KabarMakassar.com — Menteri Pemberdayaan Perempuan dan Perlindungan Anak (PPPA) Republik Indonesia, Bintang Puspayoga hadir pada Peringatan Hari Anak Nasional Tingkat Provinsi Sulawesi Selatan. Ia menyoroti perkawinan anak perlu di tekan dan mengimbau agar dilakukan sinergi lintas sektor.
“Jadi kita kan harus cari solusi bersama-sama. Sinergi kolaborasi lintas menjadi penting, salah satunya apa yang dilakukan oleh Provinsi Sulawesi Selatan yang melakukan kerjasama dengan UNICEF,” ujarnya di Rumah Jabatan Gubernur pada Minggu (28/07).
Kerjasama yang dilakukan oleh Provinsi Sulawesi Selatan dan UNICEF nantinya dikemas dalam bentuk yang menarik agar pesan dapat diterima dengan lebih baik. Khususnya pada anak-anak.
“Kita ada peluncuran film animasi pencegahan perkawinan anak. Karena kalau kita bicara masalah perkawinan anak itu dampaknya sangat kompleks, tapi kita harus hadir bersama,” jelasnya.
Ia menilai perkawinan anak bukan hanya menjadi permasalahan pihak tertentu saja, tetapi semua harus turut memerangi perkawinan di usia anak.
“Tidak hanya pemerintah, tokoh agama, tokoh adat semua harus hadir dalam memerangi perkawinan di usia anak ini,” tegasnya.
Perkawinan usia anak, kata Bintang, bukan hanya menyangkut masalah ekonomi tetapi lebih dari itu. Faktor-faktor budaya juga menjadi salah satu faktor dari perkawinan anak tersebut.
Oleh karena itu, ia menyampaikan kehadiran tokoh agama dan tokoh adat menjadi sangat penting.
“Salah satu contoh baik di Sulawesi Selatan ini kami melihat di Wajo, sangat amat drastis penurunan perkawinan anak,” pungkasnya.
Perkawinan anak sendiri adalah pelanggaran hak anak baik bagi anak laki-laki maupun perempuan. Ini nantinya akan memiliki konsekuensi jangka panjang yang dapat mengancam sumber daya pembangunan manusia kedepan.
Dampak lain dari perkawinan anak adalah beresiko pada kualitas tumbuh kembang anak, putusnya pendidikan, kemiskinan ekonomi, sosial, serta resiko kesehatan reproduksi bagi ibu yang menikah pada usia anak maupun stunting pada anak yang dilahirkan.
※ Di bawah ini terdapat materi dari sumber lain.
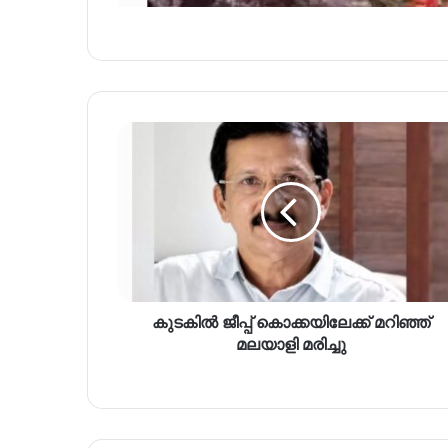
കുടകിൽ ജീപ്പ് കൊക്കയിലേക്ക് മറിഞ്ഞ്
മലയാളി മരിച്ചു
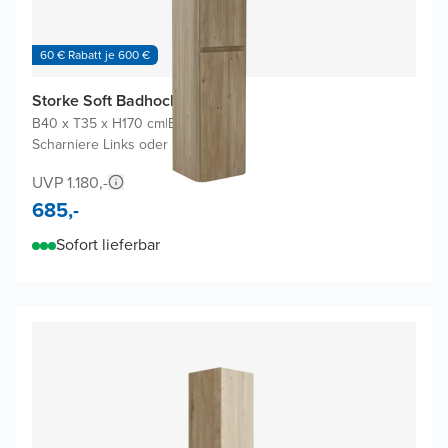
60 € Rabatt je 600 €
Storke Soft Badhochschrank
B40 x T35 x H170 cm
|
Eiche rauh
|
Scharniere Links oder Rechts
UVP 1.180,-
685,-
Sofort lieferbar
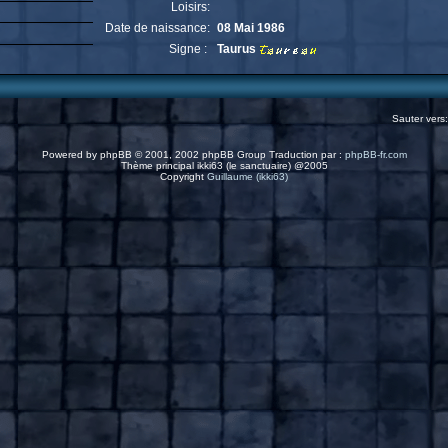
Loisirs:
Date de naissance:
08 Mai 1986
Signe :
Taurus
Sauter vers
Powered by
phpBB
© 2001, 2002 phpBB Group Traduction par :
phpBB-fr.com
Thème principal ikki63 (le sanctuaire) @2005
Copyright
Guillaume (ikki63)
Berdasarkan data BPS, prevalensi perkawinan anak di Indonesia pada tahun 2021 mencapai 9,23 persen, kemudian turun menjadi 8,06 persen di tahun 2022, dan 6,92 persen di tahun 2023.
Dilansir dari laman resmi Bappelitbangda Sulsel, penurunan angka perkawinan anak telah melampaui target RPJMN tahun 2024 sebesar 8,74 persen dan hampir mencapai target SDGs tahun 2030 sebesar 6,94 persen, namun masih terdapat 18 provinsi yang angkanya di atas angka nasional termasuk Provinsi Sulawesi Selatan dengan angka 7,48 persen di peringkat 14 tertinggi.
Diharapkan pemerintah dapat terus berupaya menghapuskan praktik perkawinan anak yang dapat mengancam hak anak-anak.